As for the concern about the functionality of the dystrophin produced by exon-skipping, they think that skipping exon 51 should produce a fairly functional protein.  I think she was just stating a general concern, which is a very important point, that any time you create a protein that is missing pieces it may not work as well as the full-length protein.  All of these shortened dystrophins produced from skipping different exons will likely have varying degrees of functionality.  The dystrophin protein is pretty unique in that you can make these shorter dystrophins and still get them to work to some degree.  Smaller proteins and enzymes, in particular, often won't tolerate those kinds of changes at all.  Dystrophin is a big structural protein--the analogy I would make is that it's like a steel girder that can still prop up a building even if it's a bit shorter than intended.  An enzyme would be more like a car engine that just won't run if you remove a piece.  But that being said, there are still parts of the dystrophin protein that are critical for function and if you remove them via exon-skipping the steel girder won't work. 

Sharon

Comment by Ofelia Marin on November 8, 2011 at 10:18pm

I just wonder why she makes the assumption that some will not be functional. Does she have any data in animals or humans to prove that? Is that just an assumption, guess? It is just strange to state this if they do not have evidence. We all know that the progression is different from BMD patient to patient, I just thought that she had some data proving that claim that some shorter dystrophin will not be functional. I would also like to know what % positive fibers was seen in the 2 boys who stopped walking, was it low, was it due to the fact that the disease was so advanced to begin with (not much muscle mass left), was it due to something else, where they overweight? For example, I do not expect to see any improvement in 6-mwt in an obese boy regardless if they now have some % dystrophin for a number of weeks. They should have more info than the fact that they stopped walking. What about the boys not on decline at trial start, have any of them declined?

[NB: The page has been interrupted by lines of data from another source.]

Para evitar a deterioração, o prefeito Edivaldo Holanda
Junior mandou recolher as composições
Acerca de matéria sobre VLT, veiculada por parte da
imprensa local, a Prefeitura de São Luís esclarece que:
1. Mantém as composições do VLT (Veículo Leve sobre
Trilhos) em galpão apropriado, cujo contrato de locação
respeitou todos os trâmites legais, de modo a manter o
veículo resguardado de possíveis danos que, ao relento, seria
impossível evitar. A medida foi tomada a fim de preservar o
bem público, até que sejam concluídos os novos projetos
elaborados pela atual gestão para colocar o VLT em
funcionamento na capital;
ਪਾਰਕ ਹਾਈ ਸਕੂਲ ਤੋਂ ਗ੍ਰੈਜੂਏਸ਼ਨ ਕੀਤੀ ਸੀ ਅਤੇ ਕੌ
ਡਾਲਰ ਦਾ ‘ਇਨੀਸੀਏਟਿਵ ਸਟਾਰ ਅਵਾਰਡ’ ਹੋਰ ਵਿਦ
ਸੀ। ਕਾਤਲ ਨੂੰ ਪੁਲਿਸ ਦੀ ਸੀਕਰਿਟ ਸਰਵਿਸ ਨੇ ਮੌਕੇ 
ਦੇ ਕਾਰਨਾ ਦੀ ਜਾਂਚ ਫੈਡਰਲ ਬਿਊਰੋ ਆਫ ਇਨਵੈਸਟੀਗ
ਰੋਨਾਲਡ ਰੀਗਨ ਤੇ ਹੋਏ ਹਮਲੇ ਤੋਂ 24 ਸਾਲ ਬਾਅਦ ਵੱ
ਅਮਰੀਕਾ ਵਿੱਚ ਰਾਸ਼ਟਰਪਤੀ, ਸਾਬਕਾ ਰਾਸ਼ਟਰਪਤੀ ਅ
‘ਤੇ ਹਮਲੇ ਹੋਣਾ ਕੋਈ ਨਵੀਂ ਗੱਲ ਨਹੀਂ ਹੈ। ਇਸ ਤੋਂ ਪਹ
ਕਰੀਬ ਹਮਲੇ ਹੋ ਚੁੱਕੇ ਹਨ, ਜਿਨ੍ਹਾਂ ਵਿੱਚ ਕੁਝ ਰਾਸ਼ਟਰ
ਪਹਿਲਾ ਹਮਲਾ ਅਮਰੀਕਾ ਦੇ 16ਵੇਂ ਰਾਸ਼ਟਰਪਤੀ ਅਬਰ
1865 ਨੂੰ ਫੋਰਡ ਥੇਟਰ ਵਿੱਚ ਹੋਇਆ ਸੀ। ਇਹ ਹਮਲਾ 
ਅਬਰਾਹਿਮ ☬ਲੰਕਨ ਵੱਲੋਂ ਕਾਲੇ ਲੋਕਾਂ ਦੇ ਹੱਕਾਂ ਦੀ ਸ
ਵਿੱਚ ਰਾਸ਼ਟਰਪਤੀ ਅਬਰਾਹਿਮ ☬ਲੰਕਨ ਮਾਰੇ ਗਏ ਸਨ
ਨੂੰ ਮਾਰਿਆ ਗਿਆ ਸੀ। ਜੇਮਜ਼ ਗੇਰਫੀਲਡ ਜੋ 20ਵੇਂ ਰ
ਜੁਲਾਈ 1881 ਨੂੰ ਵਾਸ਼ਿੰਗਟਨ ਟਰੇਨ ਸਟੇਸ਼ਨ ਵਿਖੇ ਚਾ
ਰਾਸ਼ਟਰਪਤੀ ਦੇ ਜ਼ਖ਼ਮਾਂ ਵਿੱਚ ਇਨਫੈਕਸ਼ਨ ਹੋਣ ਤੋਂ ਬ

Comment by Sharon Hesterlee on November 8, 2011 at 4:50pm

Hi Ofelia: 

I think she just meant that some of the exons that you can skip to put the dystrophin gene back into frame may not actually lead to a functional dystrophin.  When you have an in-frame deletion you create a dystrophin protein that is missing some pieces and is "shorter" that a  normal dystrophin. We've been guessing, based on what you see with similar in-frame mutations in Becker what the outcome will be, but we don't always have BMD examples for every skipped exon.  I don't have additional details beyond what I reported on the Exon 51 study.  It was clear that a couple of the boys had stopped walking though.

 

Sharon

Comment by Ofelia Marin on November 8, 2011 at 11:01am

Hi Sharon, what exactly does this mean? "The functionality and stability of the shorter versions of dystrophin produced by this technique is not known—it’s likely that some forms of dystrophin that can produced by skipping exons will be non-functional". What are the "shorter" versions of dystrophin?

Do you have the details about skipping 51 extension, how many were in decline out of 12?